# WRITTEN PROBLEM
Transcribe every line of the records verbatim.

===== RECORDS SUPPLIED =====

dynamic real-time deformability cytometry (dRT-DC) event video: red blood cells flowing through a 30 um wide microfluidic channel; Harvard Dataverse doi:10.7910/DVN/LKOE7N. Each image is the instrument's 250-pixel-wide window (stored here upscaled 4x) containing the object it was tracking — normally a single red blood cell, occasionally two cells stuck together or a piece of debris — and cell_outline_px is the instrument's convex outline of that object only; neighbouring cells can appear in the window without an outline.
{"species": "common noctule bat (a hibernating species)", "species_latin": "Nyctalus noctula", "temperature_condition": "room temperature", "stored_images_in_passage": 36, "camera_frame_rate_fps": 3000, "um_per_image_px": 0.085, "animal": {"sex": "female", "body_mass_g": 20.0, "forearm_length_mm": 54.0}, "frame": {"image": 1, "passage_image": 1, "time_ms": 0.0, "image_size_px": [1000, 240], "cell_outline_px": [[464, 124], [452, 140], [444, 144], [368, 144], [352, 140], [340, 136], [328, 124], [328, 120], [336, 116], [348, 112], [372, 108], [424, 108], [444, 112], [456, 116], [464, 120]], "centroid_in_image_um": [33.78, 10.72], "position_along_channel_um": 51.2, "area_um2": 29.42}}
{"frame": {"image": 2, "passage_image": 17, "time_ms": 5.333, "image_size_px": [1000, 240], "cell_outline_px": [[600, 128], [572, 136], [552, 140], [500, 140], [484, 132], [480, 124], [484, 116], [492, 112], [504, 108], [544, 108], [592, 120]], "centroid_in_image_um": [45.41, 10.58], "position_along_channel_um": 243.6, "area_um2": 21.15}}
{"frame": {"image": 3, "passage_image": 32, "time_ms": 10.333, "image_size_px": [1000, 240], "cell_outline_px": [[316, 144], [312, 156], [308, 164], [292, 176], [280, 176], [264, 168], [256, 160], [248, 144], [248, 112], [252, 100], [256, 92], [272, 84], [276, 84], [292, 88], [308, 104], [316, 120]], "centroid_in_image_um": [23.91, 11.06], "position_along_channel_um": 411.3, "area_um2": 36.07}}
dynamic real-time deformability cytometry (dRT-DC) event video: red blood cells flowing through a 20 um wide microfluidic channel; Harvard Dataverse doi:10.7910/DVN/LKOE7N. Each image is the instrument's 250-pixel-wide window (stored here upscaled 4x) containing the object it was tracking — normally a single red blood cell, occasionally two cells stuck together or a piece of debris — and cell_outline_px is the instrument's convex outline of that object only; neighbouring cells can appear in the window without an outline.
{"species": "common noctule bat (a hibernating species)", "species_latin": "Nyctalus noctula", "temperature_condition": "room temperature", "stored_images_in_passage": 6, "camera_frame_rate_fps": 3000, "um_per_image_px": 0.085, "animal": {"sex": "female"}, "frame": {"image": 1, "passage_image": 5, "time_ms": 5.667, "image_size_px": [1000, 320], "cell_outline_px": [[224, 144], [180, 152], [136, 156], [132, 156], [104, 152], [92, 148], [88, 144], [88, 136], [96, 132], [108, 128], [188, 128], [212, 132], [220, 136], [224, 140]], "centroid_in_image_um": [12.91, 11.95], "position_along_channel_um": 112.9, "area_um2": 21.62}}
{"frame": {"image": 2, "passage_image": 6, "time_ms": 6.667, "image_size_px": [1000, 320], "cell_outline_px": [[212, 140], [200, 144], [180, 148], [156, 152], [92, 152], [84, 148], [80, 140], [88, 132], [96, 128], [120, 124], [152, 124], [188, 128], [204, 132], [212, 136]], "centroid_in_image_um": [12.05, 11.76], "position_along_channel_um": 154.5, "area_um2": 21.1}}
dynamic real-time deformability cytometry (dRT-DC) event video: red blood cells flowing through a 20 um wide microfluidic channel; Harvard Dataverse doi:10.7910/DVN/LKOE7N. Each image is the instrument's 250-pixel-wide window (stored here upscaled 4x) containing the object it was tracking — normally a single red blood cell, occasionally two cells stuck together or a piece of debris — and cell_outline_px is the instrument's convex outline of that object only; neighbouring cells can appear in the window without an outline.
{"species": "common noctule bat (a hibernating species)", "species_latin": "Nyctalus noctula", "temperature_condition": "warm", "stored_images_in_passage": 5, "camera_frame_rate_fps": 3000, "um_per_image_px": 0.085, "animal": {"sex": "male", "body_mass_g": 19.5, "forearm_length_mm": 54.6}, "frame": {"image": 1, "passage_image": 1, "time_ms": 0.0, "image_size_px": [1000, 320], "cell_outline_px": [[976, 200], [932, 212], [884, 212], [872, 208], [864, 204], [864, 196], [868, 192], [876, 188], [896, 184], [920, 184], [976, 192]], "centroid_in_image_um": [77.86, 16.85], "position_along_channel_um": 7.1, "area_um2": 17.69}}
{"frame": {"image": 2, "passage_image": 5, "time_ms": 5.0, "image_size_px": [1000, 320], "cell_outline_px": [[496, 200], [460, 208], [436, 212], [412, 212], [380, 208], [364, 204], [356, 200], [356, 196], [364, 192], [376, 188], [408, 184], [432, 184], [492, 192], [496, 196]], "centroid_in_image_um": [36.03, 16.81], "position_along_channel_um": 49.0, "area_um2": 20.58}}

=====

# OUTPUT FOR THIS TASK
dynamic real-time deformability cytometry (dRT-DC) event video: red blood cells flowing through a 30 um wide microfluidic channel; Harvard Dataverse doi:10.7910/DVN/LKOE7N. Each image is the instrument's 250-pixel-wide window (stored here upscaled 4x) containing the object it was tracking — normally a single red blood cell, occasionally two cells stuck together or a piece of debris — and cell_outline_px is the instrument's convex outline of that object only; neighbouring cells can appear in the window without an outline.
{"species": "common noctule bat (a hibernating species)", "species_latin": "Nyctalus noctula", "temperature_condition": "room temperature", "stored_images_in_passage": 36, "camera_frame_rate_fps": 3000, "um_per_image_px": 0.085, "animal": {"sex": "female", "body_mass_g": 20.0, "forearm_length_mm": 54.0}, "frame": {"image": 1, "passage_image": 1, "time_ms": 0.0, "image_size_px": [1000, 240], "cell_outline_px": [[464, 124], [452, 140], [444, 144], [368, 144], [352, 140], [340, 136], [328, 124], [328, 120], [336, 116], [348, 112], [372, 108], [424, 108], [444, 112], [456, 116], [464, 120]], "centroid_in_image_um": [33.78, 10.72], "position_along_channel_um": 51.2, "area_um2": 29.42}}
{"frame": {"image": 2, "passage_image": 17, "time_ms": 5.333, "image_size_px": [1000, 240], "cell_outline_px": [[600, 128], [572, 136], [552, 140], [500, 140], [484, 132], [480, 124], [484, 116], [492, 112], [504, 108], [544, 108], [592, 120]], "centroid_in_image_um": [45.41, 10.58], "position_along_channel_um": 243.6, "area_um2": 21.15}}
{"frame": {"image": 3, "passage_image": 32, "time_ms": 10.333, "image_size_px": [1000, 240], "cell_outline_px": [[316, 144], [312, 156], [308, 164], [292, 176], [280, 176], [264, 168], [256, 160], [248, 144], [248, 112], [252, 100], [256, 92], [272, 84], [276, 84], [292, 88], [308, 104], [316, 120]], "centroid_in_image_um": [23.91, 11.06], "position_along_channel_um": 411.3, "area_um2": 36.07}}
dynamic real-time deformability cytometry (dRT-DC) event video: red blood cells flowing through a 20 um wide microfluidic channel; Harvard Dataverse doi:10.7910/DVN/LKOE7N. Each image is the instrument's 250-pixel-wide window (stored here upscaled 4x) containing the object it was tracking — normally a single red blood cell, occasionally two cells stuck together or a piece of debris — and cell_outline_px is the instrument's convex outline of that object only; neighbouring cells can appear in the window without an outline.
{"species": "common noctule bat (a hibernating species)", "species_latin": "Nyctalus noctula", "temperature_condition": "room temperature", "stored_images_in_passage": 6, "camera_frame_rate_fps": 3000, "um_per_image_px": 0.085, "animal": {"sex": "female"}, "frame": {"image": 1, "passage_image": 5, "time_ms": 5.667, "image_size_px": [1000, 320], "cell_outline_px": [[224, 144], [180, 152], [136, 156], [132, 156], [104, 152], [92, 148], [88, 144], [88, 136], [96, 132], [108, 128], [188, 128], [212, 132], [220, 136], [224, 140]], "centroid_in_image_um": [12.91, 11.95], "position_along_channel_um": 112.9, "area_um2": 21.62}}
{"frame": {"image": 2, "passage_image": 6, "time_ms": 6.667, "image_size_px": [1000, 320], "cell_outline_px": [[212, 140], [200, 144], [180, 148], [156, 152], [92, 152], [84, 148], [80, 140], [88, 132], [96, 128], [120, 124], [152, 124], [188, 128], [204, 132], [212, 136]], "centroid_in_image_um": [12.05, 11.76], "position_along_channel_um": 154.5, "area_um2": 21.1}}
dynamic real-time deformability cytometry (dRT-DC) event video: red blood cells flowing through a 20 um wide microfluidic channel; Harvard Dataverse doi:10.7910/DVN/LKOE7N. Each image is the instrument's 250-pixel-wide window (stored here upscaled 4x) containing the object it was tracking — normally a single red blood cell, occasionally two cells stuck together or a piece of debris — and cell_outline_px is the instrument's convex outline of that object only; neighbouring cells can appear in the window without an outline.
{"species": "common noctule bat (a hibernating species)", "species_latin": "Nyctalus noctula", "temperature_condition": "warm", "stored_images_in_passage": 5, "camera_frame_rate_fps": 3000, "um_per_image_px": 0.085, "animal": {"sex": "male", "body_mass_g": 19.5, "forearm_length_mm": 54.6}, "frame": {"image": 1, "passage_image": 1, "time_ms": 0.0, "image_size_px": [1000, 320], "cell_outline_px": [[976, 200], [932, 212], [884, 212], [872, 208], [864, 204], [864, 196], [868, 192], [876, 188], [896, 184], [920, 184], [976, 192]], "centroid_in_image_um": [77.86, 16.85], "position_along_channel_um": 7.1, "area_um2": 17.69}}
{"frame": {"image": 2, "passage_image": 5, "time_ms": 5.0, "image_size_px": [1000, 320], "cell_outline_px": [[496, 200], [460, 208], [436, 212], [412, 212], [380, 208], [364, 204], [356, 200], [356, 196], [364, 192], [376, 188], [408, 184], [432, 184], [492, 192], [496, 196]], "centroid_in_image_um": [36.03, 16.81], "position_along_channel_um": 49.0, "area_um2": 20.58}}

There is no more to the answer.